Beijing Travel Guide
You haven’t really been to China if you haven’t seen Beijing. More than just the country’s capital city, Beijing is the political, economic, cultural, educational and international trade and communication center of the nation. The city is also one of the world’s great ancient capitals as it houses some of the finest remnants and relics of China’s imperial past. Beijing’s primeval treasures stand in stark contrast with its impressive skylines, vibrant neighborhoods and booming districts. These give the city a complex yet compelling character that makes Beijing an energetic hodgepodge of culture, tradition, development and modernity.
With all these said, it’s actually a must to spend a couple of days or more in Beijing. The question is, where to start? There’s a variety of places to see and explore in this part of China – from the world famous Great Wall and Forbidden City down to quaint hutongs and hidden temples. My two days weren’t enough to travel around the city, but we still managed to get a feel of the place, its people and the culture after checking out some remarkable spots and under-the-radar districts.
This is perhaps one of the most popular destinations in Beijing for being the best-preserved imperial palace in China and the largest ancient palatial structure in the world. The Forbidden City, having housed 24 emperors during the Ming and Qing dynasties, reflects the essence and culmination of traditional Chinese architectural accomplishment. The grand temples, deluxe halls and splendid structures inside its walls exude authentic magnificence. It was named Forbidden City because ordinary people were prohibited to enter such a divine place, unless they have special permission from the emperor. The scenario inside the Forbidden City is nothing like its name though. Locals and tourists are everywhere. If ever you grow tired of the crowd (which will eventually happen), you can head to the peripheral courtyards for a pleasing escape.

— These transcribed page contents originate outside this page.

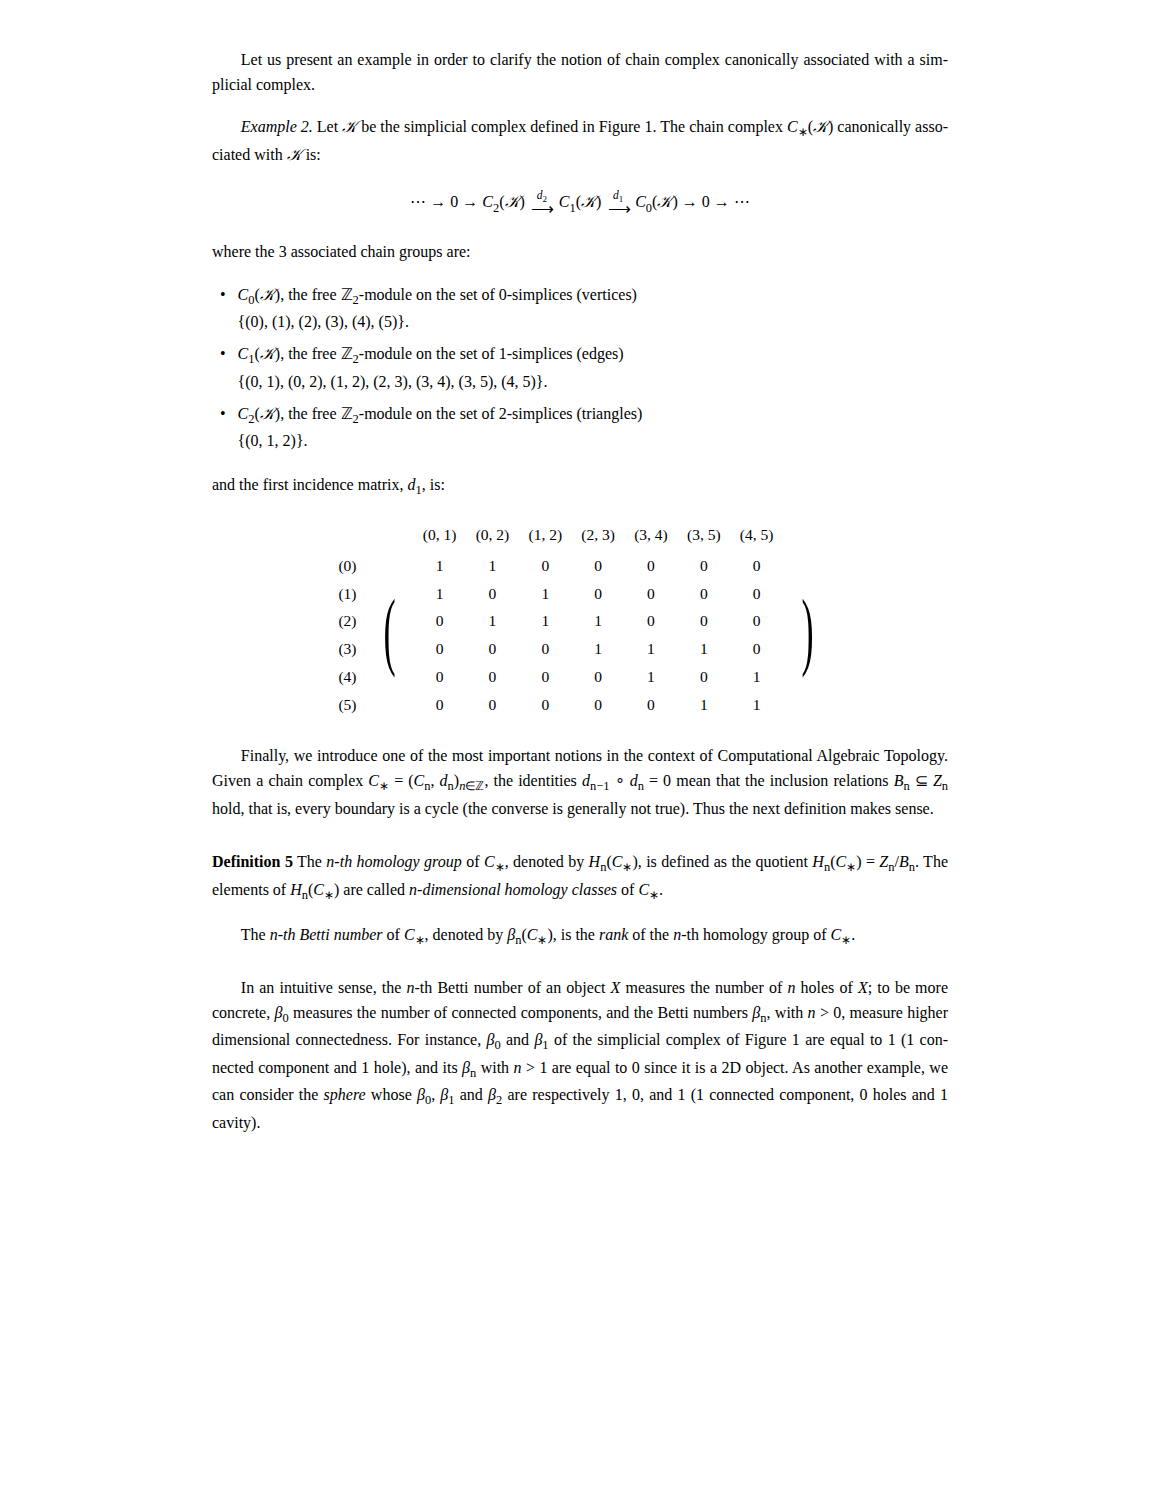Let us present an example in order to clarify the notion of chain complex canonically associated with a simplicial complex.
Example 2. Let 𝒦 be the simplicial complex defined in Figure 1. The chain complex C∗(𝒦) canonically associated with 𝒦 is:
⋯ → 0 → C 2(𝒦) d 2⟶ C 1(𝒦) d 1⟶ C 0(𝒦) → 0 → ⋯
where the 3 associated chain groups are:
C 0(𝒦), the free ℤ2-module on the set of 0-simplices (vertices)
{(0), (1), (2), (3), (4), (5)}.
C 1(𝒦), the free ℤ2-module on the set of 1-simplices (edges)
{(0, 1), (0, 2), (1, 2), (2, 3), (3, 4), (3, 5), (4, 5)}.
C 2(𝒦), the free ℤ2-module on the set of 2-simplices (triangles)
{(0, 1, 2)}.
and the first incidence matrix, d 1, is:
| | | (0, 1) | (0, 2) | (1, 2) | (2, 3) | (3, 4) | (3, 5) | (4, 5) | |
| (0) | ( | 1 | 1 | 0 | 0 | 0 | 0 | 0 | ) |
| (1) | 1 | 0 | 1 | 0 | 0 | 0 | 0 |
| (2) | 0 | 1 | 1 | 1 | 0 | 0 | 0 |
| (3) | 0 | 0 | 0 | 1 | 1 | 1 | 0 |
| (4) | 0 | 0 | 0 | 0 | 1 | 0 | 1 |
| (5) | 0 | 0 | 0 | 0 | 0 | 1 | 1 |
Finally, we introduce one of the most important notions in the context of Computational Algebraic Topology. Given a chain complex C∗ = (Cn, dn)n∈ℤ, the identities dn−1 ∘ dn = 0 mean that the inclusion relations Bn ⊆ Zn hold, that is, every boundary is a cycle (the converse is generally not true). Thus the next definition makes sense.
Definition 5 The n-th homology group of C∗, denoted by Hn(C∗), is defined as the quotient Hn(C∗) = Zn/Bn. The elements of Hn(C∗) are called n-dimensional homology classes of C∗.
The n-th Betti number of C∗, denoted by βn(C∗), is the rank of the n-th homology group of C∗.
In an intuitive sense, the n-th Betti number of an object X measures the number of n holes of X; to be more concrete, β 0 measures the number of connected components, and the Betti numbers βn, with n > 0, measure higher dimensional connectedness. For instance, β 0 and β 1 of the simplicial complex of Figure 1 are equal to 1 (1 connected component and 1 hole), and its βn with n > 1 are equal to 0 since it is a 2D object. As another example, we can consider the sphere whose β 0, β 1 and β 2 are respectively 1, 0, and 1 (1 connected component, 0 holes and 1 cavity).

Another remarkable attraction is the Tiananmen Square, the world’s largest public square, located at the center of Beijing. Visitors can get to see the Tiananmen Tower, Monument to the People’s Heroes, Chairman Mao Zedong Memorial Hall, the Great Hall of the People, and, if you get up early, the national flag raising ceremony. This morning ritual is performed by a troop of People’s Liberation Army soldiers trained to march at precisely 108 paces per minute. We weren’t able to walk on the square’s grounds due to the energy-draining heat so we just viewed it from the big windows of the hop-on-hop-off bus. 1950s Soviet-style buildings ringed by white perimeter fences can be seen from afar.
Temple of Heaven Park
This masterpiece of architecture and landscape design is considered as the most holy of Beijing’s imperial temples. The Temple of Heaven Park resembles a tranquil oasis of peace and methodical Confucian design where the emperor used to perform solemn rites and prayers for prosperity. The best time to visit this UNESCO World Cultural Heritage site is early morning for an interesting experience of watching older locals do their morning exercise, practice tai chi or sing songs. We were there late afternoon, thus the chance to go inside the temple was gray. We settled to watching the sights and scenes happening inside its long walls which, for me, were just as amusing.
Great Wall in Mutianyu
Who doesn’t know China’s famed Great Wall? If you’re left with only a day in Beijing, I’d say make visiting the Great Wall your top priority. It is China’s greatest engineering triumph and must-see sight, and the experience of hiking it can leave you lost for words. The Great Wall of China runs over 342 miles and has about 827 city wall platforms, 71 passes and countless towers. The section nearest Beijing (and most crowded) is Badaling. We wanted to avoid the flock of tourists so we went to Mutianyu instead. It was a good choice as this section of the wall gives better views and excellent cultural experience. The wall is impressive and manageable, with watchtowers tensely distributed along it. The crowd wasn’t as big as what we expected, plus the surrounding natural scenery is breathtaking.
After all the temple-hopping and sightseeing around Beijing, it would be nice to do some shopping or food tripping in one of China’s most famous shopping districts. Wangfujing is one exciting place to cap off the day with large upscale shopping malls, trendy boutiques, small shops, various restaurants and eats lining the street. Visitors can shop for all kinds of finds – from paintings and traditional Chinese arts and crafts down to clothes, apparel and more. Food choices are also aplenty as restaurants serve a wide range of cuisine, be it fastfood, peking duck, Western dishes or dessert. We found a shake kiosk somewhere in the middle of Wangfujing and sipped on some freshly-made yogurt shake while watching people pass by.
Beijing is a city with a lot to offer, be it about culture, food, people, entertainment or art. SImply walking around local neighborhoods and districts would give one a sense of wonder on the remarkable contrast of ancient times and modern transformation present in China’s capital city.